June 25, 2012

Round Fifteen–A Tail of Eva & Mommy

Here lies a post about the last book I read for my Year of Reading at Your Mercy. (Better late than never. At least, that’s a phrase I’m hoping you will buy.) This book was last but not least, because it was Eva’s pick and the only book I read aloud with someone else. We finished it the last day of my birth month, May 31, and I love how fate worked so that I started the challenge with David and ended it with Eva.

One thing you should know. Eva adores mermaids. More than fairies and, as things stand right now, about equal with ninjas/power rangers. (Here’s a post about our trip to the beach last fall which might have foreshadowed her current yen.)

Eva’s school had a book fair last spring, and she chose her pick from among the tables and cases full of shiny, new books and marginally related yet eye-catching, kid-dazzling merchandise. It is The Tail of Emily Windsnap by Liz Kessler. It came in a gift set with its sequel (and a shell necklace!). The story follows a girl—you guessed it, Emily Windsnap—who discovers a startling secret about herself when she attends her first swim lesson. (Think hard here and I bet you can come up with a few good guesses about what the secret is.) Afterwards, a whole new world opens to her, but it comes with knowledge that has the potential to either ruin her family or save it.

Eva loved this book before we even breathed word one. Her enthusiasm only waned a small moment when she realized it wasn’t a book with pictures on every page. She recovered quickly.

Eva doesn’t read chapter books on her own yet, so I did ninety-five percent of the reading. Also, the story is intended for kids in fourth or fifth grade or thereabouts, not for kindergarteners. The protagonist, Emily Windsnap, is a seventh grader herself. But Eva was dead set on it being her pick for the challenge, and I thought it only fair to honor that. Of course, I might have had to squelch her enthusiasm had she chosen, say, Fight Club. (The first rule of swim club—no one talks about swim club. Sorry I couldn’t resist.)

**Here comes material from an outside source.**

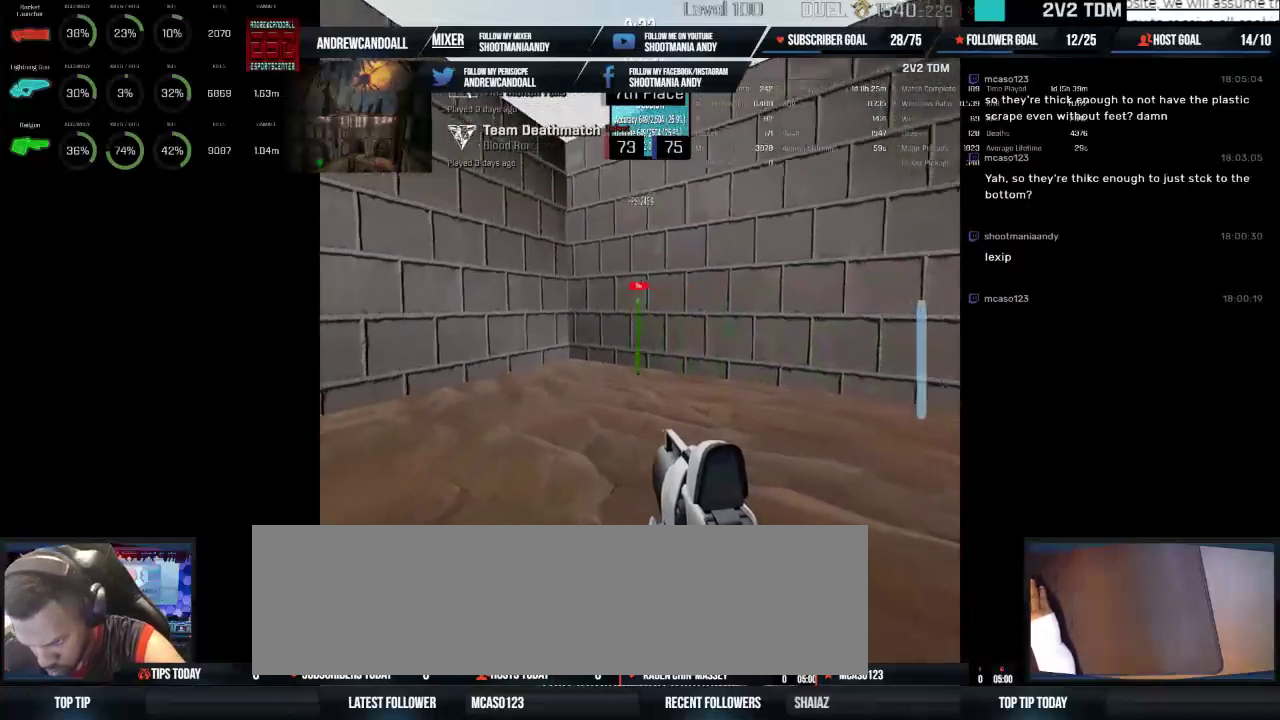
{"keys": [], "mouse": ["left"], "events": []}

Eva followed the story really well, even though she had to concentrate harder than usual to keep up. I sometimes reminded her to ask questions if she didn’t understand a word or something, and she would usually speak up. We’d read a few chapters every other night or so, and she never lost interest, always wanted to keep going past bedtime. Soon enough, she started making predictions about the characters, especially about who or what Mr. Beeston, the antagonist, really was. (Eva delights in villains. She calls the bad cards in Uno—the skips and reverses and draw-twos—villains and relishes wielding them with squinty eyes.) She was convinced that Mr. Beeston had killed the real lighthouse keeper, had “put on his skin,” and was pretending to be him, although that’s much more sinister than Kessler actually takes the story.

As far as covering new ground for Eva goes, we discussed the concept of illegal marriage—after all, did you know mermaids are imprisoned for loving humans? Imprisoned for life. (This discussion was pretty timely, considering the abysmal law just passed in our neighboring state of North Carolina.) Eva was also confused as to why people would live on a boat, like Emily and her mom do. Below is a list of some of the words Eva asked about. (At times, I was obsessive enough to jot them down. What can I say? I’m a nerd.) I know she won’t remember all of them off the bat, but they’re coins in the fountain, right?

  • slithered
  • corridor
  • unease
  • history
  • tweak
  • crept
  • navigating
  • chattering
  • claptrap
  • trident
  • glint
  • identical
  • recoil
  • accuse
  • forsaken

How did I like the book? Well, I loved reading it with Eva. I loved hearing her laugh when something silly happened or fret when things weren’t looking particularly safe for Emily. I loved when she’d bring it up out of the blue, exclaiming to her daddy, random stuff about the plot like, “The poison was in the donuts!” She made the book into a game at the pool one day. I had to be Emily and she was Shona, Emily’s best friend, a life-long mermaid, and therefore more authentic in Eva’s eyes. (David had to be Mr. Beeston and chase us with his eyes closed.) As much as I loved reading this book with Eva, though, it isn’t one of those children’s books I would have kept reading on my own. Emily’s problems were too easily fixed for my taste, and some of the minor characters were too vague or too “stock.” But I don’t think the book was meant for my eyes, and I’m glad I got to follow along anyway.

I love how Kessler describes things. She can use the most unusual words, and the effect is somewhat disorienting at times, which works wonders for making you feel like a fish out of water, or in this case a girl-cum-mermaid, new to the water. (Drats! I just spoiled it didn’t I? You weren’t sure about the secret.) Here’s the first passage that charmed me. Emily tells us,

“The water reminded me of those advertisements where they pour a ton of melted chocolate into a bar. Warm, and silky smooth. I felt as if I were melting with it as we swam.”

I’ve never read water like this before. Warm and seeping chocolate. Water probably would feel different to a mermaid, and now I think I’d like a tail too. Just for a little while.

And I would swim far, far down and deep with Eva wiggling right beside me.